Discussion
A CAF affects communication between one of the coronary arteries and a
cardiac chamber or vein. CAFs are present in 0.2% of patients
undergoing diagnostic cardiac catheterization. (8)
The right and left coronary arteries are involved in 55 and 35% of
cases, respectively, with involvement of both vessels in just 5% of
cases. (2) The arteries serve as a shunt between the coronary system and
the cardiac chamber into which they drain. The most common drainage
sites are at the right ventricle ventricular fistulae and are
exceedingly rare with the incidence being reported as 1.2% of all
coronary artery fistulae. (9) Large shunts may present with pulmonary
edema, pulmonary hypertension, infective endocarditis, rupture, or
thrombosis of the fistula, and associated arterial aneurysm or
myocardial ischemia distal to the fistula (‘myocardial steal
phenomenon’.) (9)
There are several possible reasons why CAF cannot be visualized directly
using transthoracic echocardiography. The CAF may be distally positioned
in the coronary circulation, and could be of smaller caliber. This can
make them much more difficult to detect, particularly during ventricular
systole. However, it is possible to visualize them with contrast when a
higher MI (Mechanical Index) is used. This supports visualization of
both the myocardial tissue and the contrast agent simultaneously.
The safety of contrast agents (including SonoVue) has been reported
previously. It has been used safely during septal ablation in patients
with hypertrophic obstructive cardiomyopathy (14). These agents have a
good safety profile for use in both cardiac and abdominal ultrasound
applications. The incidence of severe adverse reactions to ultrasound
contrast agents is no greater, and may be lower than that reported for
the contrast agents commonly used in other cardiac imaging tests. (8)
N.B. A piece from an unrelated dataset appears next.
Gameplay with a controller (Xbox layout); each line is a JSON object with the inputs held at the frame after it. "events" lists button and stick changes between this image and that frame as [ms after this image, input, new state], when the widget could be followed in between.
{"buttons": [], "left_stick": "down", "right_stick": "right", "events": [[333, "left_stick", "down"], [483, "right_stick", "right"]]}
Previously, CAF have been diagnosed with aortography, (10) coronary
angiography, (11) and coronary CT. (13) Although there has been a case
of color Doppler assessment of a CAF, (12) we cannot readily confirm
them with echocardiography. In this study, we employed a new and simple
diagnostic approach for CAF using a contrast agent. This assisted with
the diagnosis, because it clarifies typical turbulence flow, as it
appears in the left ventricle. The use of intraprocedural contrast
echocardiography results in an improved procedure and thereby patient
outcomes, by shortening the procedure and fluoroscopy time. Contrast
echocardiography at the time of aortography proves extremely valuable in
both opacifying the coronary arteries and determining which chambers the
fistula connects to.
The value of localizing the site of drainage of the fistula is high to
the interventional cardiologist, when attempting to close it.